浜賀さんのこと (7)
 
 浜賀さんと私は大変気が合い、頻繁にお宅にお邪魔するようになりました。私の小説には浜賀さんをモデルにした人物がよく登場するようになりました。一番典型的な作品は短編「鍛造工場」です。これは渋谷支部の支部誌「水車」とい雑誌に載せましたが、後に長編『けぶる対岸』の中の挿話に使っています。『けぶる対岸』には善治郎という老人が大変重要な役割を果たしますが、この人物は浜賀さんをモデルにしています。モデルというより、もうほとんど浜賀さんその人と言うべきです。他にも短編「鳶よ舞い上がれ」や長編「海蝕台地」などは浜賀さんのイメージを使わせていただきました。最近の短編三部作「失われた時間」「神の与え給いし時間」「家族の肖像」は、一人で暮らすことが困難になってからの浜賀さんと私の生活体験が元になっています。
 浜賀さんをモデルにした人物は、たいてい小柄で痩せています。実物の浜賀さんを反映しています。たいてい気風がよく、思慮深く、また家族構成は夫婦二人か独居老人、これも浜賀さんの実在に重なるものです。

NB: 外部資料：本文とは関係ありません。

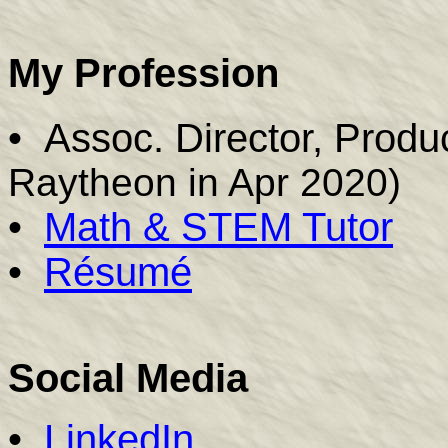
My Profession
•
Assoc. Director, Prod
Raytheon in Apr 2020)
•
Math & STEM Tutor
•
R
é
sumé
Social Media
•
LinkedIn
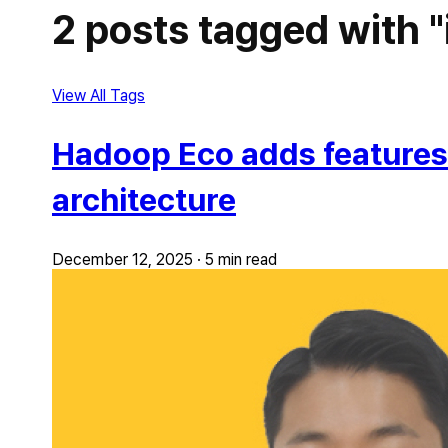
2 posts tagged with "
View All Tags
Hadoop Eco adds features f
architecture
December 12, 2025
·
5 min read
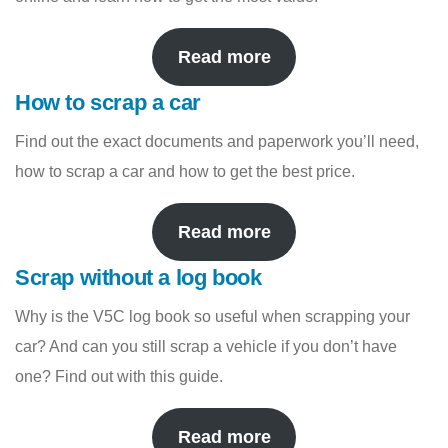
Read more
How to scrap a car
Find out the exact documents and paperwork you’ll need,
how to scrap a car and how to get the best price.
Read more
Scrap without a log book
Why is the V5C log book so useful when scrapping your
car? And can you still scrap a vehicle if you don’t have
one? Find out with this guide.
Read more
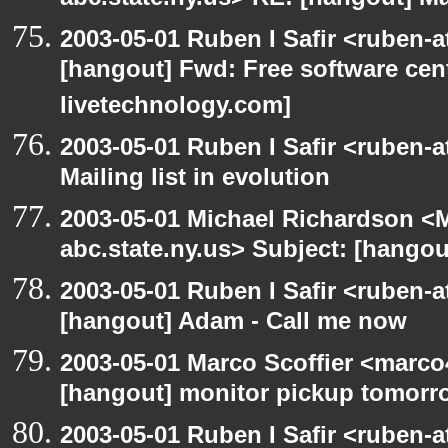
abc.state.ny.us> RE: [hangout] Mai
2003-05-01 Ruben I Safir <ruben-
[hangout] Fwd: Free software cent
livetechnology.com]
2003-05-01 Ruben I Safir <ruben-
Mailing list in evolution
2003-05-01 Michael Richardson 
abc.state.ny.us> Subject: [hangout
2003-05-01 Ruben I Safir <ruben-
[hangout] Adam - Call me now
2003-05-01 Marco Scoffier <marco4
[hangout] monitor pickup tomorr
2003-05-01 Ruben I Safir <ruben-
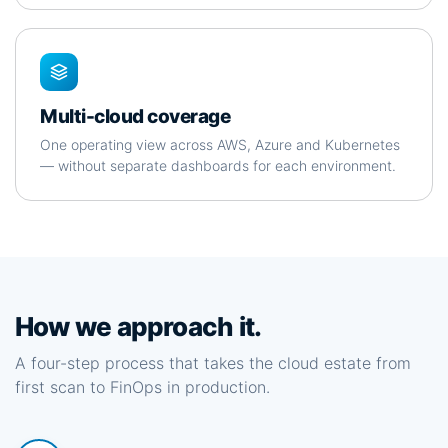
Multi-cloud coverage
One operating view across AWS, Azure and Kubernetes
— without separate dashboards for each environment.
How we approach it.
A four-step process that takes the cloud estate from
first scan to FinOps in production.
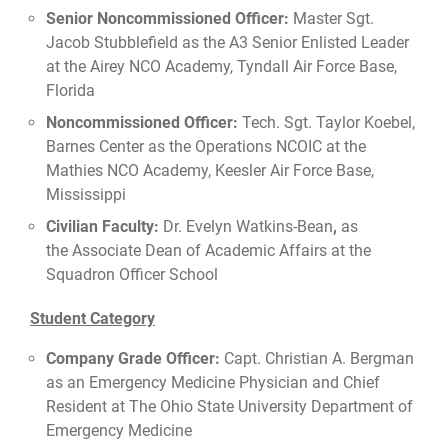
Senior Noncommissioned Officer:
Master Sgt.
Jacob Stubblefield as the A3 Senior Enlisted Leader
at the Airey NCO Academy, Tyndall Air Force Base,
Florida
Noncommissioned Officer:
Tech. Sgt. Taylor Koebel,
Barnes Center as the Operations NCOIC at the
Mathies NCO Academy, Keesler Air Force Base,
Mississippi
Civilian Faculty:
Dr. Evelyn Watkins-Bean
,
as
the Associate Dean of Academic Affairs at the
Squadron Officer School
Student Category
Company Grade Officer:
Capt. Christian A. Bergman
as an Emergency Medicine Physician and Chief
Resident at The Ohio State University Department of
Emergency Medicine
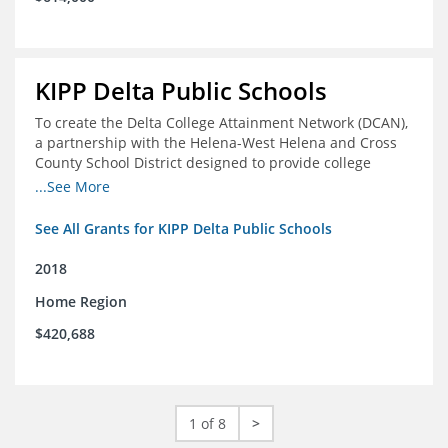
KIPP Delta Public Schools
To create the Delta College Attainment Network (DCAN),
a partnership with the Helena-West Helena and Cross
County School District designed to provide college
access and degree completion support to over 4,800
...See More
students and alumni in the Delta Region through
individual advising, family/community engagement,
See All Grants for KIPP Delta Public Schools
college and leadership experiences, and post-secondary
support.
2018
Home Region
$420,688
1 of 8
>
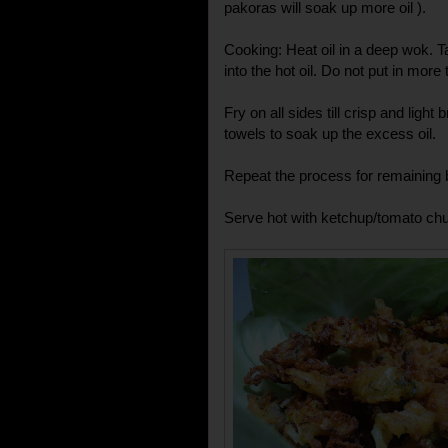
pakoras will soak up more oil ).
Cooking: Heat oil in a deep wok. T
into the hot oil. Do not put in more
Fry on all sides till crisp and lig
towels to soak up the excess oil.
Repeat the process for remaining b
Serve hot with ketchup/tomato chu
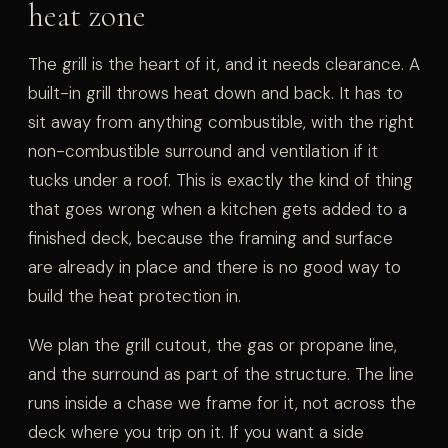
heat zone
The grill is the heart of it, and it needs clearance. A
built-in grill throws heat down and back. It has to
sit away from anything combustible, with the right
non-combustible surround and ventilation if it
tucks under a roof. This is exactly the kind of thing
that goes wrong when a kitchen gets added to a
finished deck, because the framing and surface
are already in place and there is no good way to
build the heat protection in.
We plan the grill cutout, the gas or propane line,
and the surround as part of the structure. The line
runs inside a chase we frame for it, not across the
deck where you trip on it. If you want a side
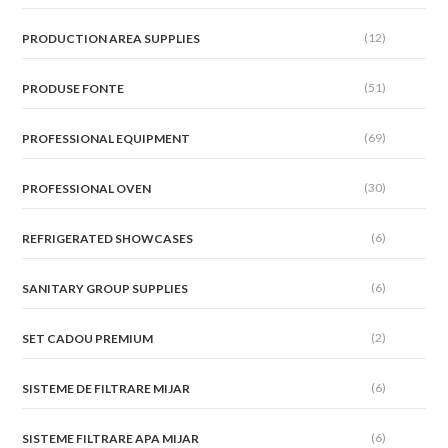
(12)
PRODUCTION AREA SUPPLIES
(51)
PRODUSE FONTE
(69)
PROFESSIONAL EQUIPMENT
(30)
PROFESSIONAL OVEN
(6)
REFRIGERATED SHOWCASES
(6)
SANITARY GROUP SUPPLIES
(2)
SET CADOU PREMIUM
(6)
SISTEME DE FILTRARE MIJAR
(6)
SISTEME FILTRARE APA MIJAR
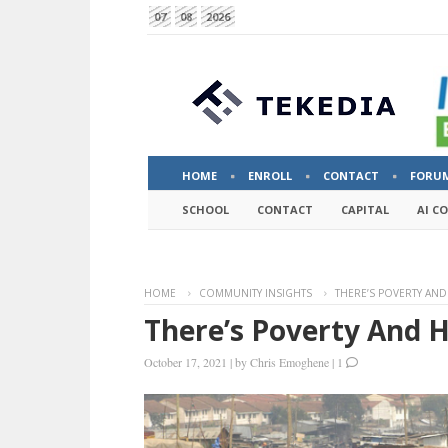
07
08
2026
HOME
ENROLL
CONTACT
FORU
SCHOOL
CONTACT
CAPITAL
AI C
HOME
COMMUNITY INSIGHTS
THERE’S POVERTY AND
There’s Poverty And 
October 17, 2021
|
by
Chris Emoghene
|
1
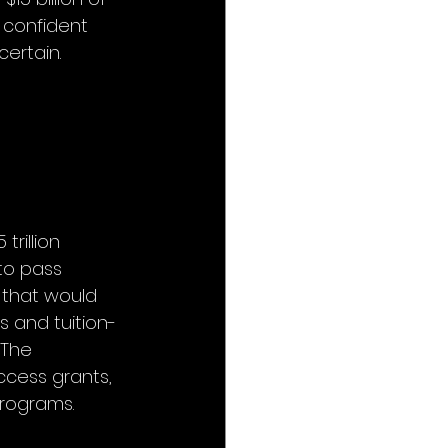
 confident 
ertain. 
rillion 
to pass 
 that would 
s and tuition-
 The 
ccess grants, 
programs.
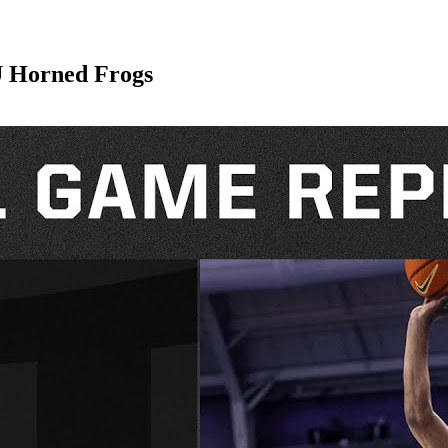
U Horned Frogs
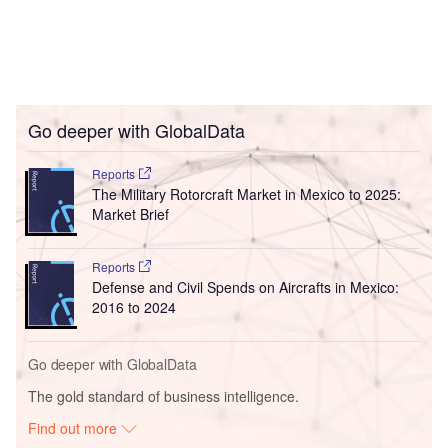
Go deeper with GlobalData
Reports
The Military Rotorcraft Market in Mexico to 2025:
Market Brief
Reports
Defense and Civil Spends on Aircrafts in Mexico:
2016 to 2024
Go deeper with GlobalData
The gold standard of business intelligence.
Find out more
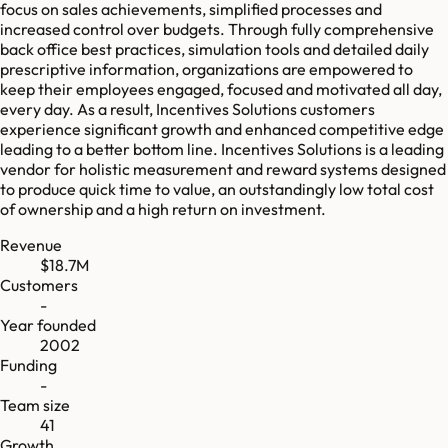
focus on sales achievements, simplified processes and
increased control over budgets. Through fully comprehensive
back office best practices, simulation tools and detailed daily
prescriptive information, organizations are empowered to
keep their employees engaged, focused and motivated all day,
every day. As a result, Incentives Solutions customers
experience significant growth and enhanced competitive edge
leading to a better bottom line. Incentives Solutions is a leading
vendor for holistic measurement and reward systems designed
to produce quick time to value, an outstandingly low total cost
of ownership and a high return on investment.
Revenue
$18.7M
Customers
-
Year founded
2002
Funding
-
Team size
41
Growth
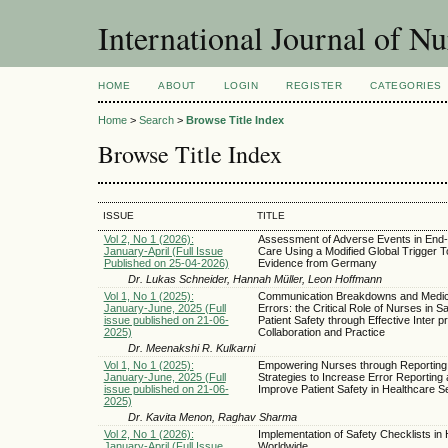
International Journal of Nu
HOME
ABOUT
LOGIN
REGISTER
CATEGORIES
Home
>
Search
>
Browse Title Index
Browse Title Index
ISSUE
TITLE
Vol 2, No 1 (2026):
Assessment of Adverse Events in End-
January-April (Full Issue
Care Using a Modified Global Trigger To
Published on 25-04-2026)
Evidence from Germany
Dr. Lukas Schneider, Hannah Müller, Leon Hoffmann
Vol 1, No 1 (2025):
Communication Breakdowns and Medic
January-June, 2025 (Full
Errors: the Critical Role of Nurses in S
issue published on 21-06-
Patient Safety through Effective Inter p
2025)
Collaboration and Practice
Dr. Meenakshi R. Kulkarni
Vol 1, No 1 (2025):
Empowering Nurses through Reporting
January-June, 2025 (Full
Strategies to Increase Error Reporting
issue published on 21-06-
Improve Patient Safety in Healthcare Se
2025)
Dr. Kavita Menon, Raghav Sharma
Vol 2, No 1 (2026):
Implementation of Safety Checklists in 
January-April (Full Issue
Worldwide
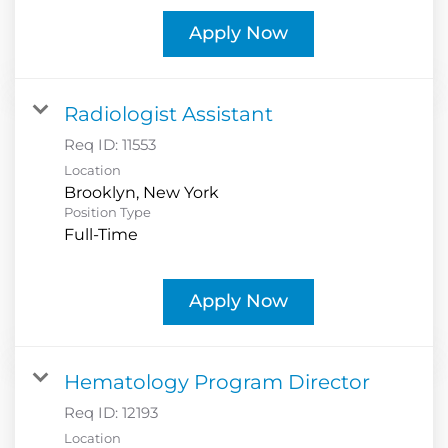
Apply Now
Radiologist Assistant
Req ID:
11553
Location
Position Type
Full-Time
Apply Now
Hematology Program Director
Req ID:
12193
Location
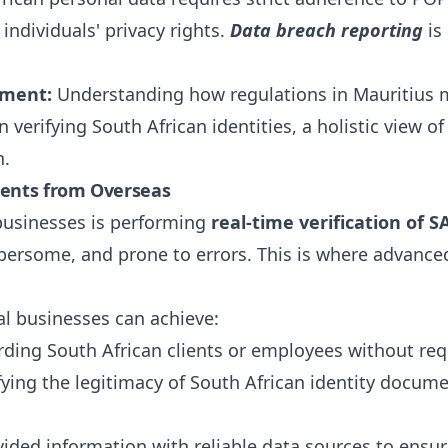
individuals' privacy rights.
Data breach reporting
is 
nment:
Understanding how regulations in Mauritius m
n verifying South African identities, a holistic view 
n.
ments from Overseas
businesses is performing
real-time verification of
ersome, and prone to errors. This is where advanced 
al businesses can achieve:
ing South African clients or employees without requ
fying the legitimacy of South African identity docum
ided information with reliable data sources to ensur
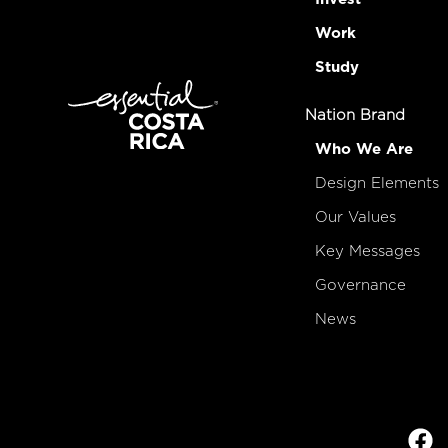
Work
Study
Nation Brand
Who We Are
Design Elements
Our Values
Key Messages
Governance
News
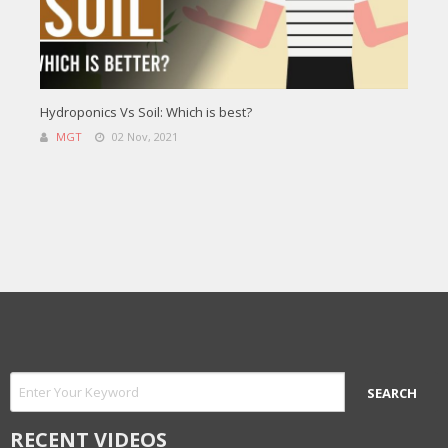
Hydroponics Vs Soil: Which is best?
MGT
02 Nov, 2021
RECENT VIDEOS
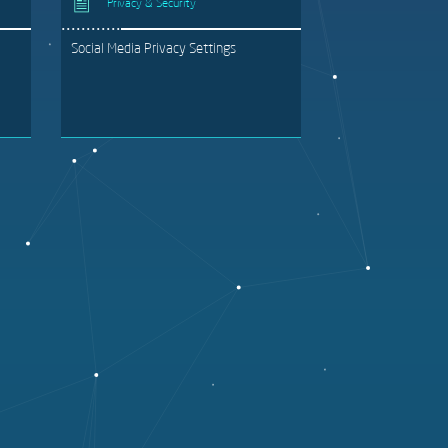
Privacy & Security
Social Media Privacy Settings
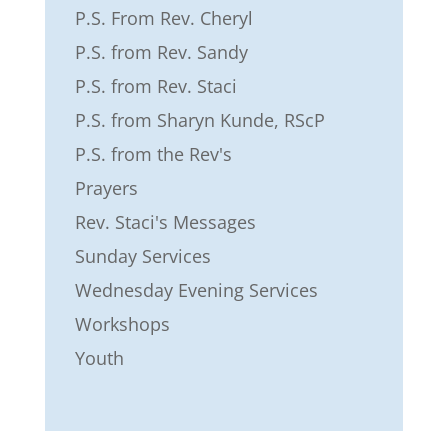
P.S. From Rev. Cheryl
P.S. from Rev. Sandy
P.S. from Rev. Staci
P.S. from Sharyn Kunde, RScP
P.S. from the Rev's
Prayers
Rev. Staci's Messages
Sunday Services
Wednesday Evening Services
Workshops
Youth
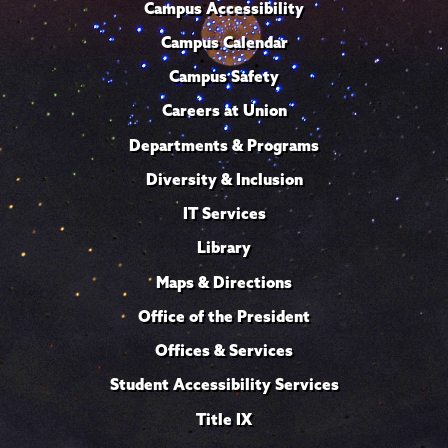
Campus Accessibility
Campus Calendar
Campus Safety
Careers at Union
Departments & Programs
Diversity & Inclusion
IT Services
Library
Maps & Directions
Office of the President
Offices & Services
Student Accessibility Services
Title IX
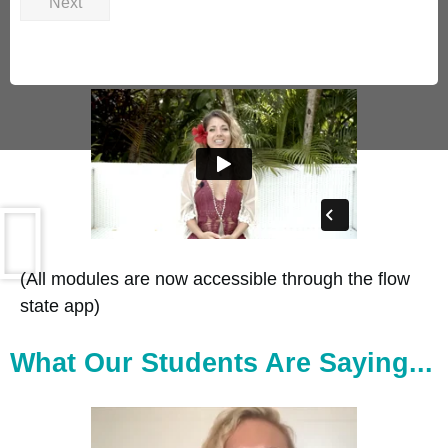
Next
(All modules are now accessible through the flow
state app)
What Our Students Are Saying...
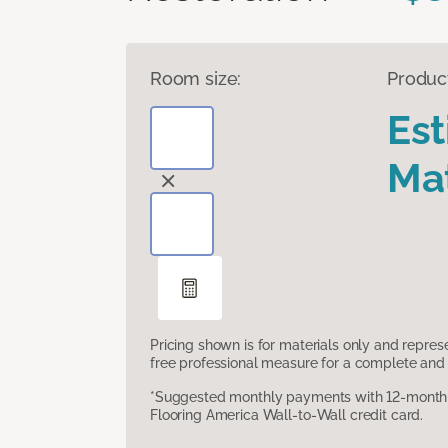
Room size:
Produc
Es
Mat
Pricing shown is for materials only and repre
free professional measure for a complete and 
*Suggested monthly payments with 12-month s
Flooring America Wall-to-Wall credit card.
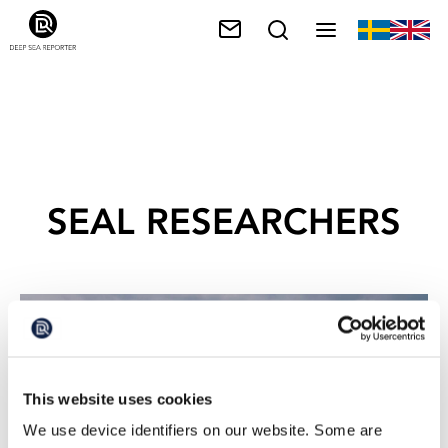
SEAL RESEARCHERS
This website uses cookies
We use device identifiers on our website. Some are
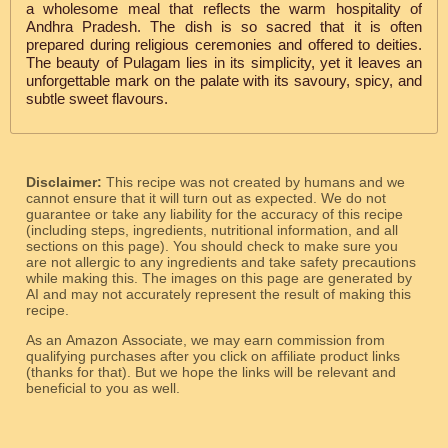
a wholesome meal that reflects the warm hospitality of
Andhra Pradesh. The dish is so sacred that it is often
prepared during religious ceremonies and offered to deities.
The beauty of Pulagam lies in its simplicity, yet it leaves an
unforgettable mark on the palate with its savoury, spicy, and
subtle sweet flavours.
Disclaimer:
This recipe was not created by humans and we
cannot ensure that it will turn out as expected. We do not
guarantee or take any liability for the accuracy of this recipe
(including steps, ingredients, nutritional information, and all
sections on this page). You should check to make sure you
are not allergic to any ingredients and take safety precautions
while making this. The images on this page are generated by
AI and may not accurately represent the result of making this
recipe.
As an Amazon Associate, we may earn commission from
qualifying purchases after you click on affiliate product links
(thanks for that). But we hope the links will be relevant and
beneficial to you as well.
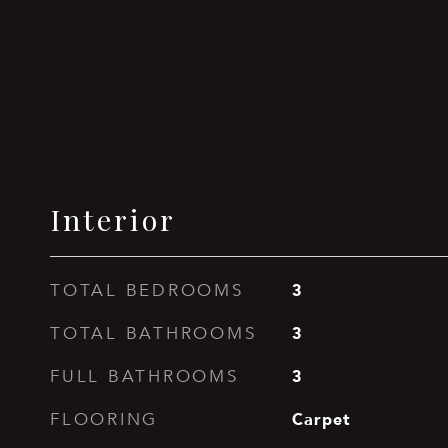
Interior
3
TOTAL BEDROOMS
3
TOTAL BATHROOMS
3
FULL BATHROOMS
Carpet
FLOORING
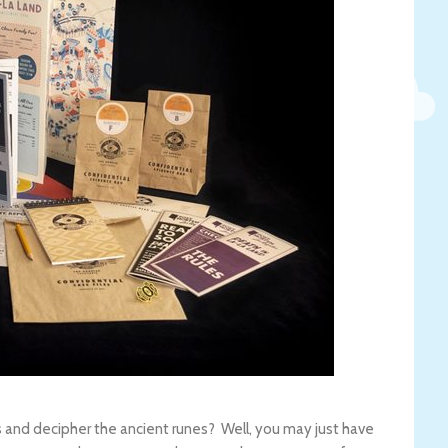
 and decipher the ancient runes? Well, you may just have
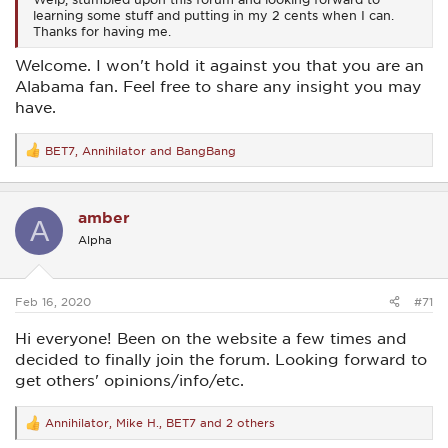
learning some stuff and putting in my 2 cents when I can.
Thanks for having me.
Welcome. I won't hold it against you that you are an
Alabama fan. Feel free to share any insight you may
have.
BET7
,
Annihilator
and
BangBang
R
e
a
c
amber
t
A
i
Alpha
o
n
s
:
Feb 16, 2020
#71
Hi everyone! Been on the website a few times and
decided to finally join the forum. Looking forward to
get others' opinions/info/etc.
Annihilator
,
Mike H.
,
BET7
and 2 others
R
e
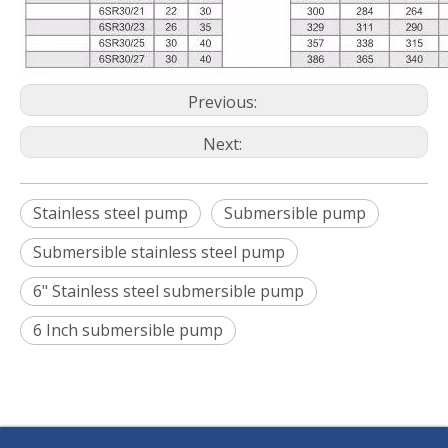
Previous:
Next:
Stainless steel pump
Submersible pump
Submersible stainless steel pump
6" Stainless steel submersible pump
6 Inch submersible pump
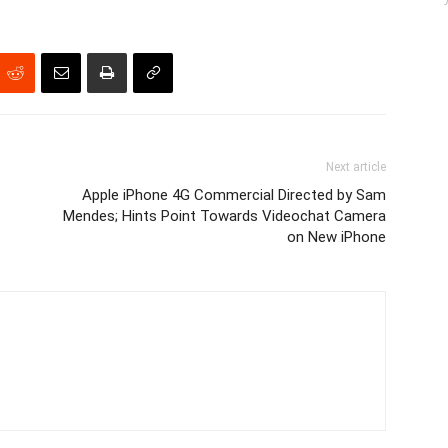
Next article
Apple iPhone 4G Commercial Directed by Sam
Mendes; Hints Point Towards Videochat Camera
on New iPhone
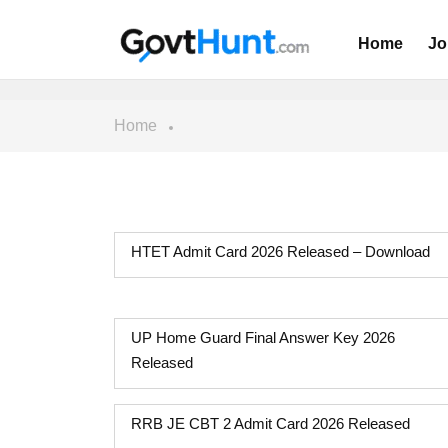
Home
Jo
Home
HTET Admit Card 2026 Released – Download
UP Home Guard Final Answer Key 2026
Released
RRB JE CBT 2 Admit Card 2026 Released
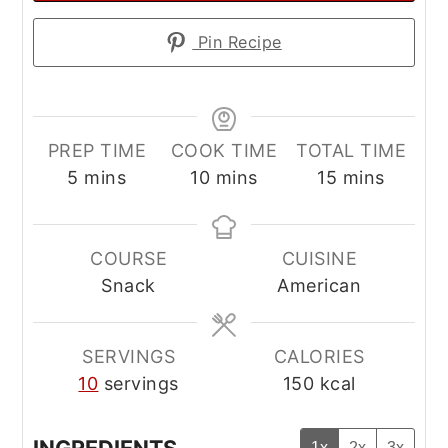
Pin Recipe
PREP TIME
COOK TIME
TOTAL TIME
minutes
minutes
minutes
5
mins
10
mins
15
mins
COURSE
CUISINE
Snack
American
SERVINGS
CALORIES
10
servings
150
kcal
1x
2x
3x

 私が書いた作品を浜賀さんはほとんど全部読んでおられたはずですが、あまり多くの批評をいただいた記憶がありません。浜賀さんをモデルにした作品についても特に長い感想は語られませんでした。「今度のはこれまでとちょっと違うね」と言われることがありました。後でこれは褒め言葉だとわかりました。